Entre chantiers européens, les règles du jeu ne sont pas forcément les mêmes et la concurrence semble parfois faussée. En dehors de l’Euroland, le groupe Aker signe une grande partie de ses contrats en Couronnes norvégiennes, évitant le handicap d’une monnaie européenne forte. Fincantieri, de son côté, a enregistré la moitié de sa dernière commande en dollars, ce qui suscite les plus grandes interrogations des autres constructeurs quant aux modalités des financements italiens. Sur le plan de la main d’œuvre, certains pays sont beaucoup moins regardants qu’en France. En Allemagne par exemple, Meyer Werft peut employer en toute légalité des salariés étrangers payés 300 euros par mois. De son côté, la CGT, par la voix de Christian Duval, accuse l’Etat et l’ensemble de la classe politique, qu’elle soit nationale ou régionale : « Il y a bel et bien une politique en France, c’est celle de l’abandon, y compris pour les élus locaux. Il n’y a qu’à voir les deux derniers bateaux bretons qui ont été commandés en Finlande ».

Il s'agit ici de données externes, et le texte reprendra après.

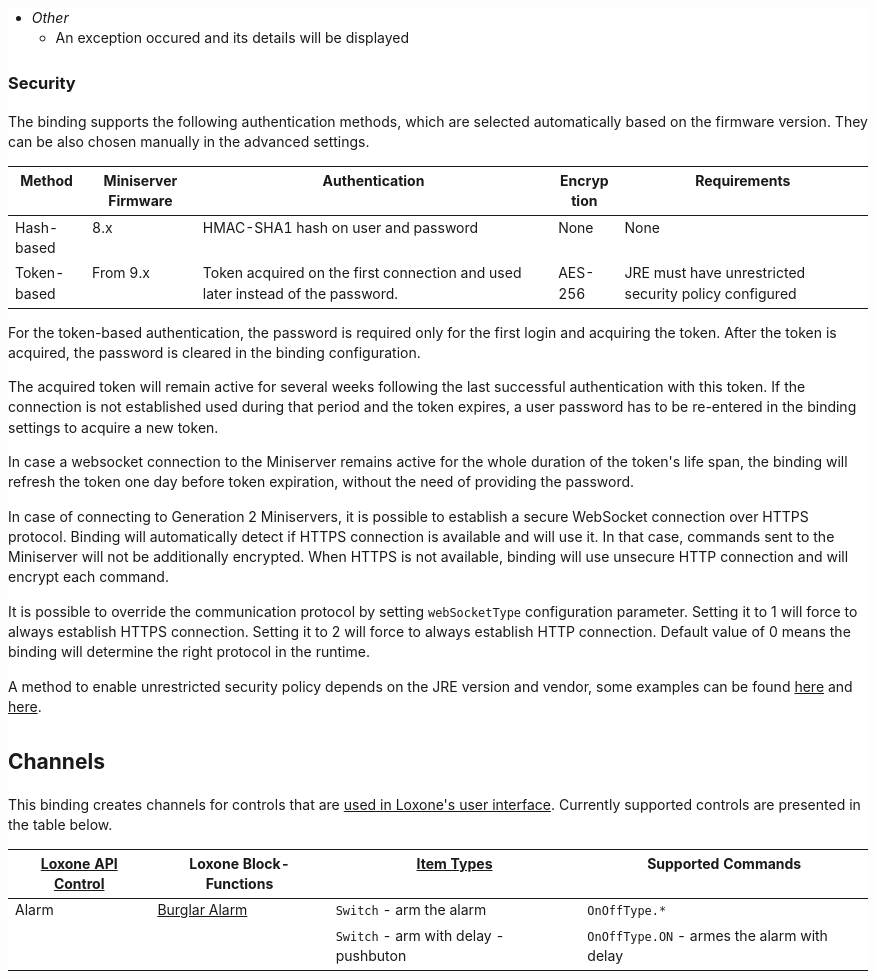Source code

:   - _Other_
    - An exception occured and its details will be displayed

### Security

The binding supports the following authentication methods, which are selected automatically based on the firmware version. They can be also chosen manually in the advanced settings.

| Method      | Miniserver Firmware | Authentication                                                                 | Encryption | Requirements                                          |
|-------------|---------------------|--------------------------------------------------------------------------------|------------|-------------------------------------------------------|
| Hash-based  | 8.x                 | HMAC-SHA1 hash on user and password                                            | None       | None                                                  |
| Token-based | From 9.x                 | Token acquired on the first connection and used later instead of the password. | AES-256    | JRE must have unrestricted security policy configured |

For the token-based authentication, the password is required only for the first login and acquiring the token. After the token is acquired, the password is cleared in the binding configuration.

The acquired token will remain active for several weeks following the last successful authentication with this token. If the connection is not established used during that period and the token expires, a user password has to be re-entered in the binding settings to acquire a new token.

In case a websocket connection to the Miniserver remains active for the whole duration of the token's life span, the binding will refresh the token one day before token expiration, without the need of providing the password.

In case of connecting to Generation 2 Miniservers, it is possible to establish a secure WebSocket connection over HTTPS protocol. Binding will automatically detect if HTTPS connection is available and will use it. In that case, commands sent to the Miniserver will not be additionally encrypted. When HTTPS is not available, binding will use unsecure HTTP connection and will encrypt each command.

It is possible to override the communication protocol by setting `webSocketType` configuration parameter. Setting it to 1 will force to always establish HTTPS connection. Setting it to 2 will force to always establish HTTP connection. Default value of 0 means the binding will determine the right protocol in the runtime.

A method to enable unrestricted security policy depends on the JRE version and vendor, some examples can be found [here](https://www.petefreitag.com/item/844.cfm) and [here](https://stackoverflow.com/questions/41580489/how-to-install-unlimited-strength-jurisdiction-policy-files).

## Channels

This binding creates channels for controls that are [used in Loxone's user interface](https://www.loxone.com/enen/kb/user-interface-configuration/).
Currently supported controls are presented in the table below.

| ﻿[Loxone API Control](https://www.loxone.com/enen/kb/api/) | Loxone Block-Functions                                                                                                                                                                                                                                                                                                    | [Item Types](https://www.openhab.org/docs/concepts/items.html) | Supported Commands                                                                                                                                                                                   |
|-----------------------------------------------------------|---------------------------------------------------------------------------------------------------------------------------------------------------------------------------------------------------------------------------------------------------------------------------------------------------------------------------|----------------------------------------------------------------|------------------------------------------------------------------------------------------------------------------------------------------------------------------------------------------------------|
| Alarm                                                     | [Burglar Alarm](https://www.loxone.com/enen/kb/burglar-alarm/)                                                                                                                                                                                                                                                            | `Switch` - arm the alarm                                       | `OnOffType.*`                                                                                                                                                                                        |
|                                                           |                                                                                                                                                                                                                                                                                                                           | `Switch` - arm with delay - pushbuton                          | `OnOffType.ON` - armes the alarm with delay                                                                                                                                                          |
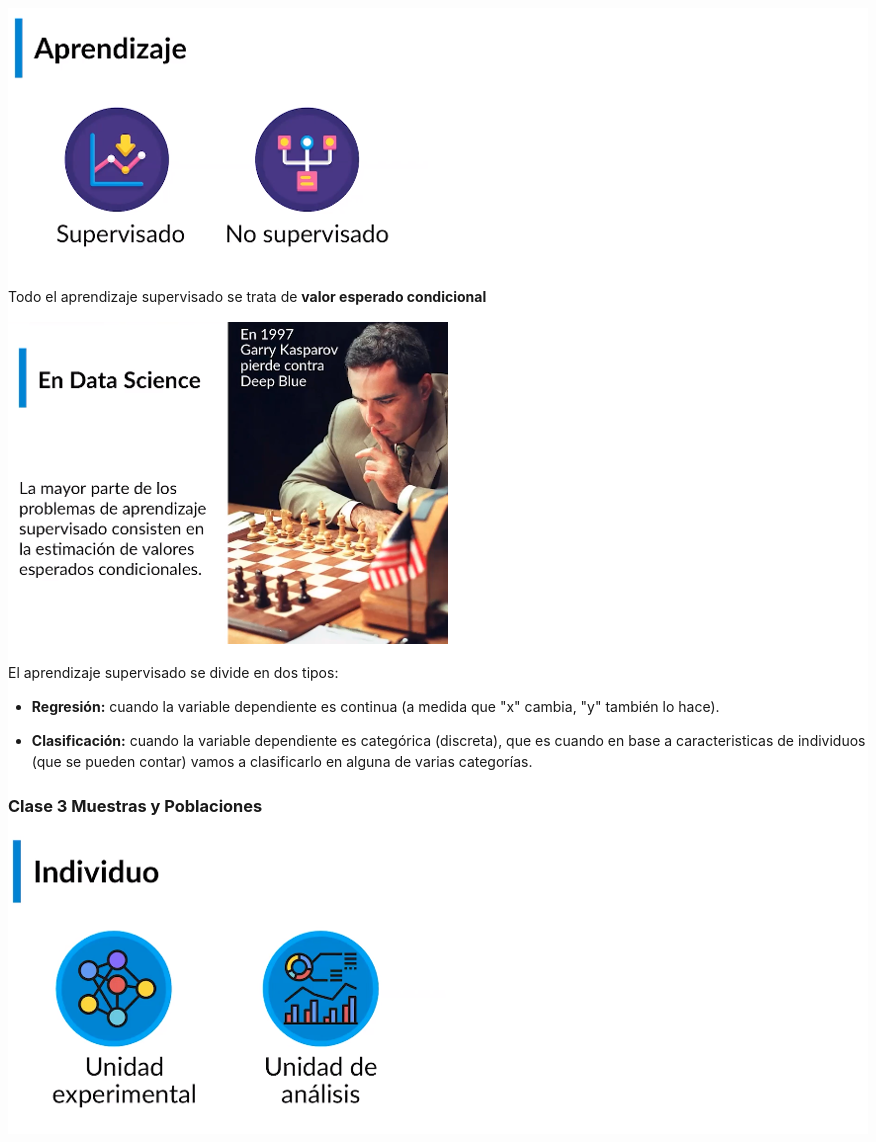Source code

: ![tipos_aprendizaje](src/tipos_aprendizaje.png)

Todo el aprendizaje supervisado se trata de **valor esperado condicional**

![valor_esperado_8](src/valor_esperado_8.png)

El aprendizaje supervisado se divide en dos tipos:

- **Regresión:** cuando la variable dependiente es continua (a medida que "x" cambia, "y" también lo hace).

- **Clasificación:** cuando la variable dependiente es categórica (discreta), que es cuando en base a caracteristicas de individuos (que se pueden contar) vamos a clasificarlo en alguna de varias categorías.

### Clase 3 Muestras y Poblaciones

![muestras_y_poblaciones_1](src/muestras_y_poblaciones_1.png)
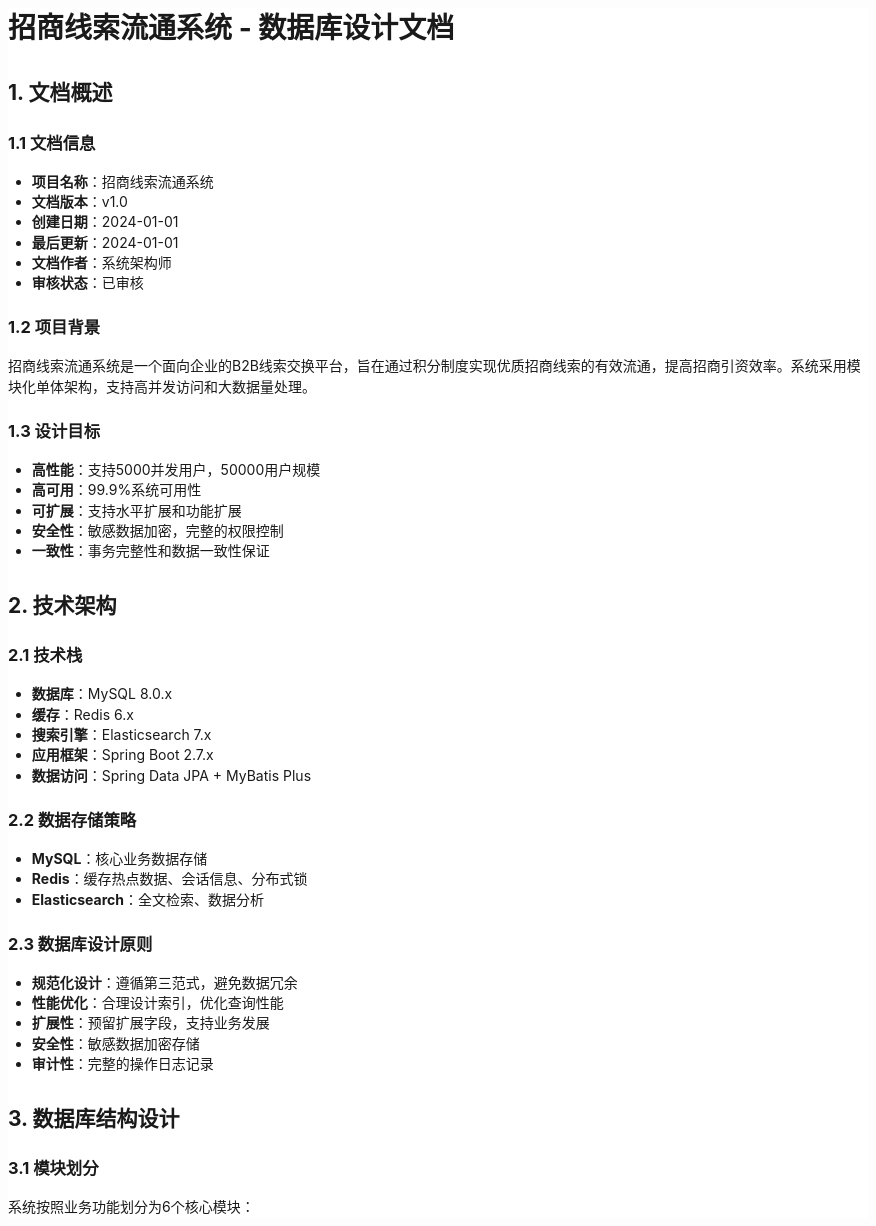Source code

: # 招商线索流通系统 - 数据库设计文档

## 1. 文档概述

### 1.1 文档信息
- **项目名称**：招商线索流通系统
- **文档版本**：v1.0
- **创建日期**：2024-01-01
- **最后更新**：2024-01-01
- **文档作者**：系统架构师
- **审核状态**：已审核

### 1.2 项目背景
招商线索流通系统是一个面向企业的B2B线索交换平台，旨在通过积分制度实现优质招商线索的有效流通，提高招商引资效率。系统采用模块化单体架构，支持高并发访问和大数据量处理。

### 1.3 设计目标
- **高性能**：支持5000并发用户，50000用户规模
- **高可用**：99.9%系统可用性
- **可扩展**：支持水平扩展和功能扩展
- **安全性**：敏感数据加密，完整的权限控制
- **一致性**：事务完整性和数据一致性保证

## 2. 技术架构

### 2.1 技术栈
- **数据库**：MySQL 8.0.x
- **缓存**：Redis 6.x
- **搜索引擎**：Elasticsearch 7.x
- **应用框架**：Spring Boot 2.7.x
- **数据访问**：Spring Data JPA + MyBatis Plus

### 2.2 数据存储策略
- **MySQL**：核心业务数据存储
- **Redis**：缓存热点数据、会话信息、分布式锁
- **Elasticsearch**：全文检索、数据分析

### 2.3 数据库设计原则
- **规范化设计**：遵循第三范式，避免数据冗余
- **性能优化**：合理设计索引，优化查询性能
- **扩展性**：预留扩展字段，支持业务发展
- **安全性**：敏感数据加密存储
- **审计性**：完整的操作日志记录

## 3. 数据库结构设计

### 3.1 模块划分
系统按照业务功能划分为6个核心模块：
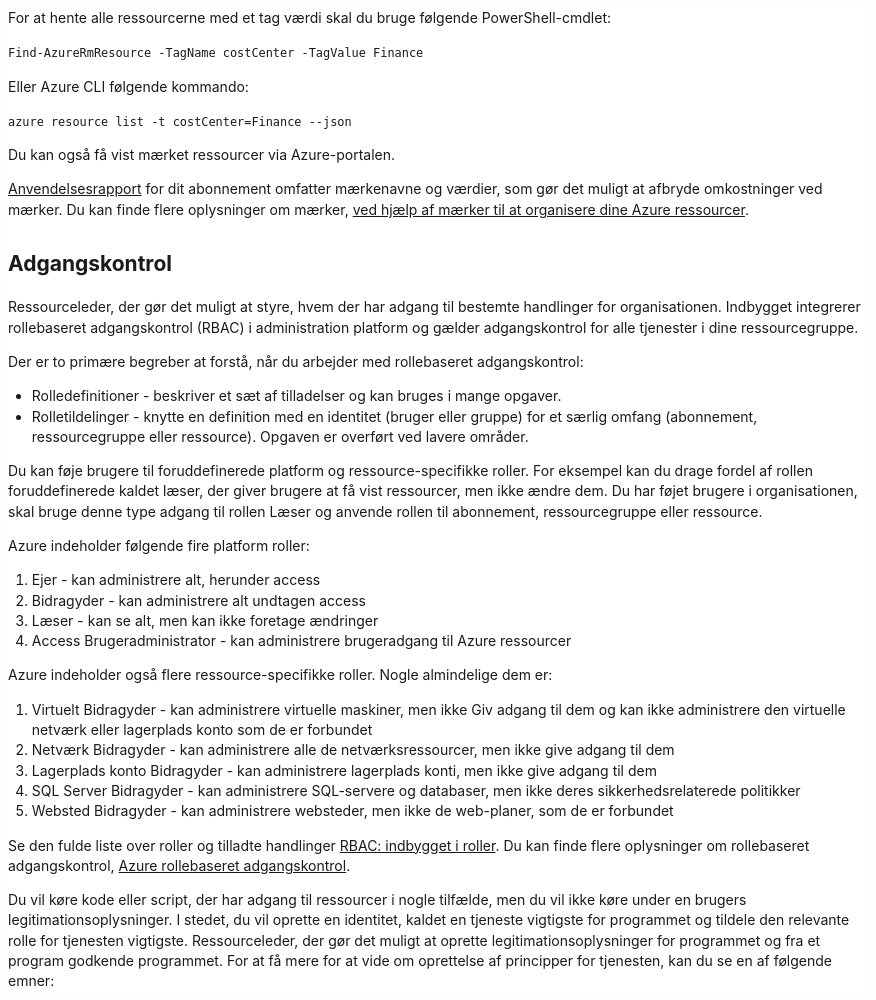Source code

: For at hente alle ressourcerne med et tag værdi skal du bruge følgende PowerShell-cmdlet:

    Find-AzureRmResource -TagName costCenter -TagValue Finance

Eller Azure CLI følgende kommando:

    azure resource list -t costCenter=Finance --json

Du kan også få vist mærket ressourcer via Azure-portalen.

[Anvendelsesrapport](../billing/billing-understand-your-bill.md) for dit abonnement omfatter mærkenavne og værdier, som gør det muligt at afbryde omkostninger ved mærker. Du kan finde flere oplysninger om mærker, [ved hjælp af mærker til at organisere dine Azure ressourcer](../resource-group-using-tags.md).

## <a name="access-control"></a>Adgangskontrol

Ressourceleder, der gør det muligt at styre, hvem der har adgang til bestemte handlinger for organisationen. Indbygget integrerer rollebaseret adgangskontrol (RBAC) i administration platform og gælder adgangskontrol for alle tjenester i dine ressourcegruppe. 

Der er to primære begreber at forstå, når du arbejder med rollebaseret adgangskontrol:

- Rolledefinitioner - beskriver et sæt af tilladelser og kan bruges i mange opgaver.
- Rolletildelinger - knytte en definition med en identitet (bruger eller gruppe) for et særlig omfang (abonnement, ressourcegruppe eller ressource). Opgaven er overført ved lavere områder.

Du kan føje brugere til foruddefinerede platform og ressource-specifikke roller. For eksempel kan du drage fordel af rollen foruddefinerede kaldet læser, der giver brugere at få vist ressourcer, men ikke ændre dem. Du har føjet brugere i organisationen, skal bruge denne type adgang til rollen Læser og anvende rollen til abonnement, ressourcegruppe eller ressource.

Azure indeholder følgende fire platform roller:

1.  Ejer - kan administrere alt, herunder access
2.  Bidragyder - kan administrere alt undtagen access
3.  Læser - kan se alt, men kan ikke foretage ændringer
4.  Access Brugeradministrator - kan administrere brugeradgang til Azure ressourcer

Azure indeholder også flere ressource-specifikke roller. Nogle almindelige dem er:

1.  Virtuelt Bidragyder - kan administrere virtuelle maskiner, men ikke Giv adgang til dem og kan ikke administrere den virtuelle netværk eller lagerplads konto som de er forbundet
2.  Netværk Bidragyder - kan administrere alle de netværksressourcer, men ikke give adgang til dem
3.  Lagerplads konto Bidragyder - kan administrere lagerplads konti, men ikke give adgang til dem
4. SQL Server Bidragyder - kan administrere SQL-servere og databaser, men ikke deres sikkerhedsrelaterede politikker
5. Websted Bidragyder - kan administrere websteder, men ikke de web-planer, som de er forbundet

Se den fulde liste over roller og tilladte handlinger [RBAC: indbygget i roller](../active-directory/role-based-access-built-in-roles.md). Du kan finde flere oplysninger om rollebaseret adgangskontrol, [Azure rollebaseret adgangskontrol](../active-directory/role-based-access-control-configure.md). 

Du vil køre kode eller script, der har adgang til ressourcer i nogle tilfælde, men du vil ikke køre under en brugers legitimationsoplysninger. I stedet, du vil oprette en identitet, kaldet en tjeneste vigtigste for programmet og tildele den relevante rolle for tjenesten vigtigste. Ressourceleder, der gør det muligt at oprette legitimationsoplysninger for programmet og fra et program godkende programmet. For at få mere for at vide om oprettelse af principper for tjenesten, kan du se en af følgende emner:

Rendez-vous raté avec les arsenaux

On le voit bien, les raisons qui ont abouti à la vente d’Alstom Marine sont nombreuses et complexes. Elles ne suffisent toutefois pas à expliquer le changement de pavillon du dernier chantier naval français. « Seuls, on aurait eu du mal à s’en sortir (...) Avec DCN, il y avait sans doute des choses à jouer mais le projet n’avait pas de crédibilité auprès des politiques », explique Marc Ménager, de la CFDT. De fait, le départ d’Alstom Marine a été rendu quasi-inéluctable par l’absence de rapprochement avec DCN. Un mariage des anciens arsenaux avec Thales et les Chantiers de l’Atlantique, défendu par Bercy à l’automne 2004, n’a finalement pas eu lieu. L’Etat a préféré créer un complexe industriel purement militaire. Bien que l'histoire ait été marquée par une profonde rivalité entre les deux entreprises, DCN suit discrètement, mais avec attention, les bouleversements en cours dans l'estuaire de la Loire. « Pour la solidité de la navale française, il est impératif que Saint-Nazaire résiste. Nous nous sommes toujours appuyé l'un sur l'autre, notamment à Lorient où les sous-traitants jonglent avec les deux pôles, ce qui permet de garder un socle important de compétences. Si un jour les bureaux d'études partent vers le nord ou si le chantier ferme, nous seront confrontés à une situation très délicate », précise un responsable syndical des anciens arsenaux, qui espère que l'incapacité française à rassembler le civil et le militaire n'aura pas de conséquences à long terme. « A partir du moment où la porte du militaire était fermée, il fallait bien trouver un autre partenariat. Une occasion a sûrement été manquée pour DCN, car Thales ne s’intéresse pas à la construction », affirme Joël Batteux, le maire de Saint-Nazaire qui précise que: « A bien y réfléchir, je ne regrette pas ce choix. Aker constitue la meilleure alliance possible car il y a une base industrielle. Ils ont également une grande culture maritime, ce qui manque vraiment en France. L’avenir est donc riche en perspectives ».